HOW TO COMPLETE THIS TASK
Scan the entries for lines with the word "души", then copy those lines.

TASK INPUT

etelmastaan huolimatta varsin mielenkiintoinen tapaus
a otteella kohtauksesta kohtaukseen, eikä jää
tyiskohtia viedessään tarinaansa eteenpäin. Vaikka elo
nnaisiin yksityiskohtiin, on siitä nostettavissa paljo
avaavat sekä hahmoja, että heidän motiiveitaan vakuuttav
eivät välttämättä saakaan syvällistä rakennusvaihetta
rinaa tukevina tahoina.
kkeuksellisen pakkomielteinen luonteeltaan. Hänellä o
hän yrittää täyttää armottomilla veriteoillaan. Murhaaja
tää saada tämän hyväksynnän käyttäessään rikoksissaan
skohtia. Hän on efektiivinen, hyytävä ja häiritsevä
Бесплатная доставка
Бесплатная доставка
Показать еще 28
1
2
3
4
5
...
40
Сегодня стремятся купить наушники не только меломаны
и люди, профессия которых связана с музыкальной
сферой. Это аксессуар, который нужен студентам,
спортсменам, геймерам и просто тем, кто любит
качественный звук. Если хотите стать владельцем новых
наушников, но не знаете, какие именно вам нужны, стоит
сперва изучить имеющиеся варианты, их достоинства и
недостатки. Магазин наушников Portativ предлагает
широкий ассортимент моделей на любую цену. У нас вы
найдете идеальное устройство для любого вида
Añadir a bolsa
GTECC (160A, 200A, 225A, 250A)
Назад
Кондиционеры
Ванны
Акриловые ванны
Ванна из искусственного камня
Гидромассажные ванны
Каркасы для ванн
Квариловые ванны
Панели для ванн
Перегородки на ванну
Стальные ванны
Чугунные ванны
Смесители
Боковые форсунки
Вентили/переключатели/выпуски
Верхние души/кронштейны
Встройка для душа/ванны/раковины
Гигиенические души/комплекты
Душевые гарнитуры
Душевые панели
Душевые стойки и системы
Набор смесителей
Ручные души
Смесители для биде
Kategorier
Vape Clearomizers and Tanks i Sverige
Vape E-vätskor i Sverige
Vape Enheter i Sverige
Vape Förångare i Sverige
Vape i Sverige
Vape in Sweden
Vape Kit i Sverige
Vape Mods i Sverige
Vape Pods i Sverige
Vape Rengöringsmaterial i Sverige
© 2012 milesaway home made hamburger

SOLUTION FOR THIS PROBLEM
Верхние души/кронштейны
Гигиенические души/комплекты
Ручные души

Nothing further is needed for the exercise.